### Records provided ###

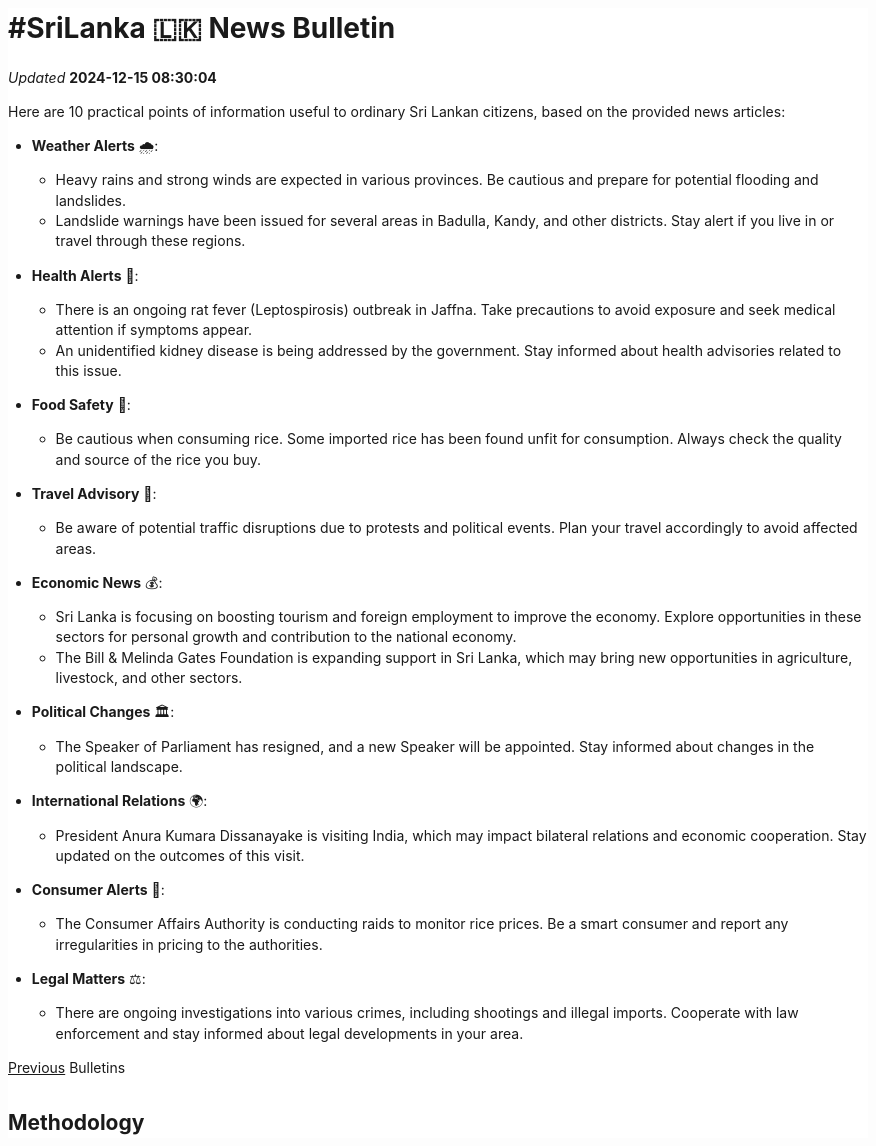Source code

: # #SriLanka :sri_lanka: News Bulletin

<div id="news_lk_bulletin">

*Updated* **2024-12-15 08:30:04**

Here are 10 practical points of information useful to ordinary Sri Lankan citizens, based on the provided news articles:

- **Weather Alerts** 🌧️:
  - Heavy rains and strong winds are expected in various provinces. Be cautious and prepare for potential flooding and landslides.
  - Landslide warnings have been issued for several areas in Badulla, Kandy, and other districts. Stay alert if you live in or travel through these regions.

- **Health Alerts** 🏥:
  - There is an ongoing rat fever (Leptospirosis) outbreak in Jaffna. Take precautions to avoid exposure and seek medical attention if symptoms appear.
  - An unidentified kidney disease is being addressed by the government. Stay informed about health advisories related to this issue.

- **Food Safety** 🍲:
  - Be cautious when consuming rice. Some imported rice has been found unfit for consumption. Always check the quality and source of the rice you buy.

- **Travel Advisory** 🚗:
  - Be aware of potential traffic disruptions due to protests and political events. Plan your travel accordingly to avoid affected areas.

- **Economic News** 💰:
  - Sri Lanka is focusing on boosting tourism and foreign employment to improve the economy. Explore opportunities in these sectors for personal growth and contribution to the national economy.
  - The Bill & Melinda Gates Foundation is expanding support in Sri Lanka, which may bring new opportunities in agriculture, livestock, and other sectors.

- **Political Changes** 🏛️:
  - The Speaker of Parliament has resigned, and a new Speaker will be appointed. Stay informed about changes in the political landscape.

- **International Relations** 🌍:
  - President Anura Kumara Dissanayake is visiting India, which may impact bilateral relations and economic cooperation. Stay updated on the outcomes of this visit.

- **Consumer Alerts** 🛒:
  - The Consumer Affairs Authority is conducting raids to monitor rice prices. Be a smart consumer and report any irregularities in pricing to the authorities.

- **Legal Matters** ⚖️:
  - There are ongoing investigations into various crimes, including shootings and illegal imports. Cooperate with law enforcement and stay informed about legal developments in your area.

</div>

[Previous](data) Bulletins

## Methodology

###
### Records provided ###

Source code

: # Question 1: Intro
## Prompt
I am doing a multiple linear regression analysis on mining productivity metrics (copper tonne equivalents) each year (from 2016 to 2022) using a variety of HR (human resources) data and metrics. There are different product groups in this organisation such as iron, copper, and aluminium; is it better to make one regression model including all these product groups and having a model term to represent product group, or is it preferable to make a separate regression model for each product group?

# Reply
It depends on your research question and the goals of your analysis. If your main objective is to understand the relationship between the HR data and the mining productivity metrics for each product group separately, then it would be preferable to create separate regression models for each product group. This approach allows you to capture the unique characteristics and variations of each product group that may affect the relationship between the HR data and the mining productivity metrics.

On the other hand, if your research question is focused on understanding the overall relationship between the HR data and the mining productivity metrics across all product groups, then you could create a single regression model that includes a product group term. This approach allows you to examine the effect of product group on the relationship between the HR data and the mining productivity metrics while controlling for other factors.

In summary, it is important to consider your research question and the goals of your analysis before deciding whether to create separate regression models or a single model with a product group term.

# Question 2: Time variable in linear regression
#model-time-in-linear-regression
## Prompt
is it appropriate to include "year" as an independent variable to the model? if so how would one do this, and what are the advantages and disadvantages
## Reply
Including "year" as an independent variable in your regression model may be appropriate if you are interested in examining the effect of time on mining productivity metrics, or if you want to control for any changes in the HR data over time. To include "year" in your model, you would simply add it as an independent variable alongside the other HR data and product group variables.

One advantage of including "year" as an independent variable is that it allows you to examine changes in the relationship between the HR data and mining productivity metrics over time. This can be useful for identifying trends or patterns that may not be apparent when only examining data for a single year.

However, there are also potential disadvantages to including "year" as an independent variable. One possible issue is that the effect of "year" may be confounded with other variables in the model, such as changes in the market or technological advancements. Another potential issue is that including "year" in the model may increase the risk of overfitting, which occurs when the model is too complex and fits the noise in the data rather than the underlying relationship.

###

Taking the records above, retype every line from the one with "One advantage of" down to the one with "However, there are", exactly and with nothing else.

**Task response:**
One advantage of including "year" as an independent variable is that it allows you to examine changes in the relationship between the HR data and mining productivity metrics over time. This can be useful for identifying trends or patterns that may not be apparent when only examining data for a single year.

However, there are also potential disadvantages to including "year" as an independent variable. One possible issue is that the effect of "year" may be confounded with other variables in the model, such as changes in the market or technological advancements. Another potential issue is that including "year" in the model may increase the risk of overfitting, which occurs when the model is too complex and fits the noise in the data rather than the underlying relationship.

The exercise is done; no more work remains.